To infer the dynamic stem cell parameters (μ, δexp, λss,S, Nss,S, ts, r) (Fig. 2), we subsampled 10,000 cells from the simulated trees at time points specified in Supplementary Table 1 and computed the simulated VAF distribution from subsampled trees. To account for technical noise, we simulated sequencing by sampling for each variant a sequencing coverage \(\vartheta \propto {Pois}(\hat{\vartheta })\), where ϑ is the average sequencing coverage and thereafter sampling mutant reads according to B(VAF,ϑ), where B is the binomial distribution. We simulated VAFs for average sequencing coverages of 30×, 90× and 270×, and fitted the population genetics model to the simulated bulk WGS data as described above for the real data.

Sensitivity and specificity of detecting selected clones

To evaluate the sensitivity and specificity of the out model, we analyzed the posterior probability of clonal selection. In accordance with the minimal clone sizes used in the inference setup (see above), we computed the probability of clonal selection as \(P\left({\rm{selection}}\right)=\frac{{\sum }_{i}\frac{{n}_{2}({t}_{\text{data}}|{\theta }_{i})}{{N}_{\text{ss},i}}\ge 0.05}{{\sum }_{i}1}\) for 30× and 90× sequencing depths, and as \(P\left({\rm{selection}}\right)=\frac{{\sum }_{i}\frac{{n}_{2}({t}_{\text{data}}|{\theta }_{i})}{{N}_{\text{ss},i}}\ge 0.01}{{\sum }_{i}1}\) for 270× sequencing depth, where \({n}_{2}({t}_{\text{data}}|{\theta }_{i})\) is the size of the selected clone at the patient age, tdata, given the ith parameter sample, θi, and Nss,i is the ith estimate of the stem cell number. Among all parameter sets reporting a clone size ≥0.05 (30× and 90× coverage) or ≥0.01 (270× coverage), we determined median clone size and, if they were at least 5% in size, rounded it with 5% accuracy, or else rounded them with 1% accuracy. Thereafter, we computed the sensitivity and specificity of our approach, by classifying cases as selected if P(selection) ≥ β, varying the threshold β between 1% and 100%. For each of the true clone sizes (1%, 2%, 5%, 10%, 15%, 20%, 25%, 50%, 75%; Supplementary Table 1), we computed the number of true positives as the number of cases where the actual clone size was correctly inferred (we classified inferred clone sizes between 0.5 and 1.5 of the actual clone size as correct). Conversely, we computed the number of false positives as the number of cases in which SCIFER erroneously reported a particular clone size, albeit the actual clone size was zero.

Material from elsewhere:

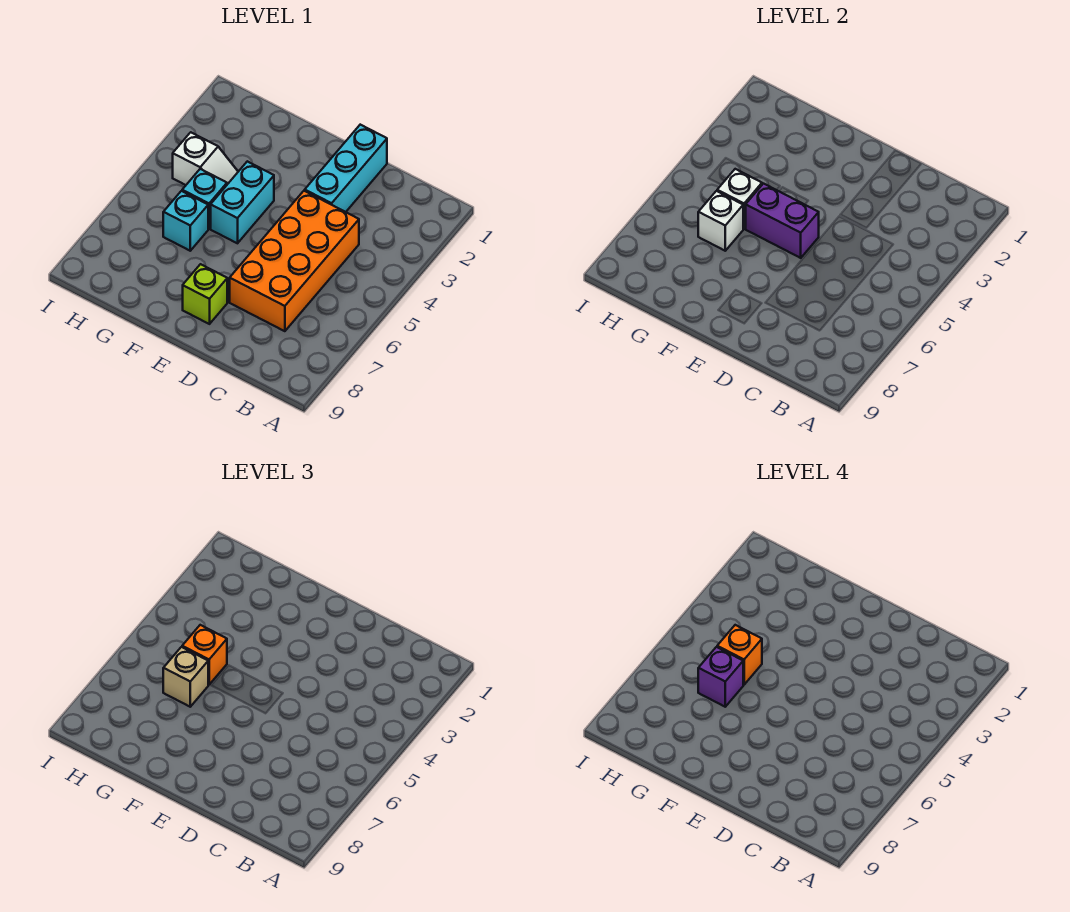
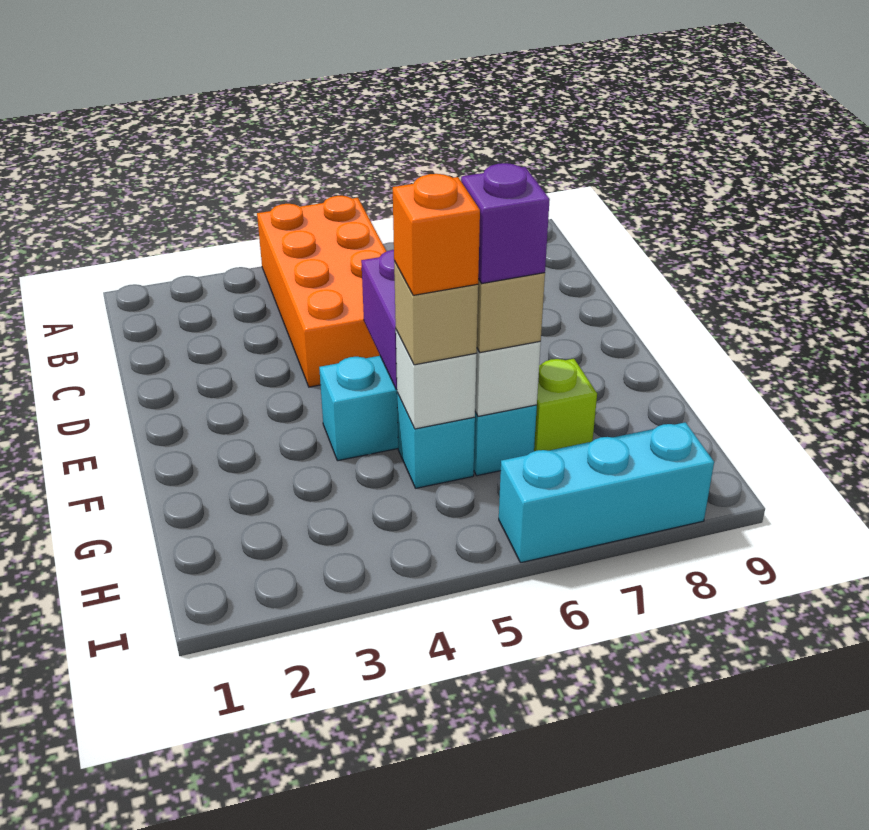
orange brick C4:D7 level 1 -> orange brick A4:D5 level 1
cyan brick D1:D3 level 1 -> cyan brick I6:I8 level 1
lime brick E8 level 1 -> lime brick G7 level 1
white slope G4:H4 level 1 top H -> none
orange brick G5 level 3 -> tan brick G5 level 3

The difference between true positives and false positives was maximal for β = 15%. At this threshold, clones of size ≥5% VAF were reliably inferred (90×).

Statistics and reproducibility

Bayesian parameter inference and statistical analyses were conducted with pyABC82 v.0.12.6, using python v.3.10.1 and R (v.4.2.0 and v.4.2.1). We used the following R packages: ape83 v.5.6-2, phytools84 v.1.2-0, phangorn85 v.2.10.0, castor86 v.1.7.5, TreeTools v.1.8.0, deSolve87 v.1.33, openxlsx v.4.2.5, cdata v.1.2.0, ggpubr v.0.4.0, RRphylo88 v.2.7.0, ggplot2 (ref. 89) v.3.4.2, cgwtools v.3.3, ggVennDiagram v.1.2.2, ggbeeswarm v.0.6.0, ggsci v.2.9, Hmisc v.4.7.1, lemon v.0.4.5, data.table v.1.14.2, RColorBrewer v.1.1.3, ggridges v.0.5.4, doParallel v.1.0.17, foreach v.1.5.2, parallel v.2.1, wesanderson v.0.3.6, bedr v.1.0.7, ggformula v.0.10.2, HDInterval v.0.2.2, reshape2 v.1.4.4 (ref. 90), dplyr v.1.0.9 and scales v.1.2.1. Flow cytometry data was analyzed with FlowJo v.10.8.1.

Reporting summary

Further information on research design is available in the Nature Portfolio Reporting Summary linked to this article.